Separate locations in memory were used to hold the main display and the sprites.

Some sprite engines could only store a small amount of positions in their registers and the unchallenged CPU was programmed to update them several times per frame. Software blitting was complicated by some very strange addressing modes into video ram.


Sprites are typically used for characters and other moving objects in video games. They have also been used for mouse pointers and for writing letters to the screen.

For on-screen moving objects larger than one sprite's extent, sprites may sometimes be scaled and/or combined.


Sprites have been known by several alternative names:

  • Player-Missile Graphics was used on the Atari 400/800 and Early Atari Coin Op games to refer to hardware-generated sprites. The term reflected the usage for both characters ("players") and other objects ("missiles"). They had restricted horizontal resolution (8 or 2 pixels, albeit with scalability, and a potential 192 lines of vertical resolution), limiting their use somewhat.
  • Movable Object Block , or MOB was used in MOS Technology's graphics chip literature (data sheets, etc).

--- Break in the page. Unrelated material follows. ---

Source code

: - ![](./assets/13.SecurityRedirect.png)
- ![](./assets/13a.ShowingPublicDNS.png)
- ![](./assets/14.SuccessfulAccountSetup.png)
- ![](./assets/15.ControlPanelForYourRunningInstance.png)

However, Commodore, the main user of MOS chips and the owner of MOS for most of the chip maker's lifetime, applied the common term "sprite".
  • On the Nintendo Entertainment System, Super Nintendo Entertainment System, and Game Boy, sprites were referred to as OBJ s (short for "objects"), and the region of RAM used to store sprite attributes and coordinates was known as OAM (Object Attribute Memory). This still applies today on the Game Boy Advance and Nintendo DS handheld systems.
  • BOB's or 'Blitter Objects', popular name for graphics objects drawn with the dedicated graphics blitter in the Amiga series of computers, which was available in addition to its true hardware sprites.
  • Software sprites were used to refer to subroutines that used bit blitting to accomplish the same goal on systems such as the Atari ST and the Apple II whose graphics hardware had no sprite capability.
  • The computer programming language Dark Basic used the term Bob (for "blitter object") to refer to its software-sprite functions, before switching to the more conventionally-used "sprite" term.

Move to 3D

Prior to the popularizing of true 3D graphics in the late 1990s, many 2D games attempted to immitate the look of three-dimensionality with a variety of sprite production methods. These included...

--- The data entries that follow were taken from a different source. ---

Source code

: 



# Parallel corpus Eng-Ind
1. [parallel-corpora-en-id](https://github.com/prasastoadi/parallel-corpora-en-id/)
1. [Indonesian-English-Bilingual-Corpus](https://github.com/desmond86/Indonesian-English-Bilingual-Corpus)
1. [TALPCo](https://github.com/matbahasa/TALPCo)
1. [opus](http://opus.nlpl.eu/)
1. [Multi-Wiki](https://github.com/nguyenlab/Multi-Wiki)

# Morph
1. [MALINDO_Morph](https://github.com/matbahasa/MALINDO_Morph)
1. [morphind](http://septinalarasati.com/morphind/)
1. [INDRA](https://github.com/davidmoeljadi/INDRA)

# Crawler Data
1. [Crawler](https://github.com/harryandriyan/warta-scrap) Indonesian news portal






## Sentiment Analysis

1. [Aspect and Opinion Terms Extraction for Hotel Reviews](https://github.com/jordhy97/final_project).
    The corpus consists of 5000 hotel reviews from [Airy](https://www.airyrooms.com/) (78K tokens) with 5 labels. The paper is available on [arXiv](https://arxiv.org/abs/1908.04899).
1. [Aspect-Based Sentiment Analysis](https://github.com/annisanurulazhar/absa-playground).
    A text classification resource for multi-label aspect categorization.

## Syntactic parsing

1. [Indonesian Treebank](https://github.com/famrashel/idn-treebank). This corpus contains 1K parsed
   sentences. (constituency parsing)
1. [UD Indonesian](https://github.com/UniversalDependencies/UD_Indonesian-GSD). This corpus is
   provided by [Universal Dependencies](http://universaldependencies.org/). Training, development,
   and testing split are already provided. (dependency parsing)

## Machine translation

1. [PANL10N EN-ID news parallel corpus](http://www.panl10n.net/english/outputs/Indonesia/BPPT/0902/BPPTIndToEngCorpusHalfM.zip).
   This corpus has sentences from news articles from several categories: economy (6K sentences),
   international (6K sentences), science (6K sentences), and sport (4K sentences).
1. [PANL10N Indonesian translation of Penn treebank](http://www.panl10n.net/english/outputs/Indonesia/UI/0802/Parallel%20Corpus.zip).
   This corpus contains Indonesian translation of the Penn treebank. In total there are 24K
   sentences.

  • Live Actors - The filmed performances of live-actors were sometimes used for creating sprites, most famously in the case of Mortal Kombat which added a relative element of realism to a gruesome fighting game. The method was used in a number of other fighting games, mostly in the mid 90s.
  • Claymation or the use of posable models which were used for characters that could not be potrayed by actors. Famous early examples include Goro of Mortal Kombat and Arachnotron from Doom. Used to a greater extent in games like Clay Fighter.
  • Pre-rendered CGI models - First seen in Nintendo's Donkey Kong Country and later used to a great extent in PC Real-time Strategy and RPG games prior to the move to true 3D. Since computers of the day could not run complex 3D graphics, footage of pre-rendered three-dimensional character models were often used which created (a relative) illusion of 3D.
Sprite culture

"Spriters" mostly use them to become sprite comic artists, for the purpose of creating a comic. It has been continued by Macromedia Flash animators who create sprite cartoons. In these communities, spriting has been made into small sections; recoloring, edits, customs, etc. Sprites can be alternated by using techniques such as the ones above. By doing this, Spriters can create their very own "Sprite character" to use in "Sprite sheets" to show that the sheet was made by that spriter but the spriter must put a "sprite tag" on the sheet saying something like "Please do not steal" or "give credit" or "If you wish to put this on your site, do not remove this tag",etc. Sprites can be edited from any game where sprites are available. Making pictures with sprites is called a "Hoax" which is the sprites in a group or doing certain actions but a "Hoax" is not a true image from a game.